Questions —
1 – According to the passage on oxidation numbers below, what is the oxidation number of hydrogen in metal hydrides?
2 – Extend the passage on oxidation numbers and balancing redox equations, picking up after its final sentence.

Selected excerpt —
━━━
Oxidation Numbers and Balancing Redox Equations

The oxidation number, or oxidation state, is a bookkeeping device used to keep track of the number of electrons formally associated with a particular element. The oxidation number is meant to tell how many electrons have been lost or gained by a neutral atom when it forms a compound. Because oxidation numbers have no real physical meaning, they are somewhat arbitrary, and not all chemists will assign the same oxidation number to a given element in an unusual compound. However, there are some ground rules that provide a useful start. 

The oxidation number of H is almost always +1, except in metal hydrides—e.g., NaH, in which H is—1.
━━━
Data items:
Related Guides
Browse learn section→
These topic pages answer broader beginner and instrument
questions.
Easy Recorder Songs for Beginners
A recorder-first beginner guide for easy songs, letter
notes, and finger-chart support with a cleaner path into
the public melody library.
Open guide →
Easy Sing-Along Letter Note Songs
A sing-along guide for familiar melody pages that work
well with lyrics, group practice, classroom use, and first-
━━━
Answers to each task —
1 – It is −1, as in NaH.

2 –
The oxidation number of oxygen is almost always -2. The only common exceptions are peroxides, in which two oxygen atoms are connected and each has an oxidation number of -1. Two examples are hydrogen peroxide (H—O—O—H) and its anion (H—O—O ). The oxidation number of oxygen in gaseous O2 is 0. 

The alkali metals (Li, Na, K, Rb, Cs, Fr) almost always have an oxidation number of +1. The alkaline earth metals (Be, Mg, Ca, Sr, Ba, Ra) are almost always in the +2 oxidation state.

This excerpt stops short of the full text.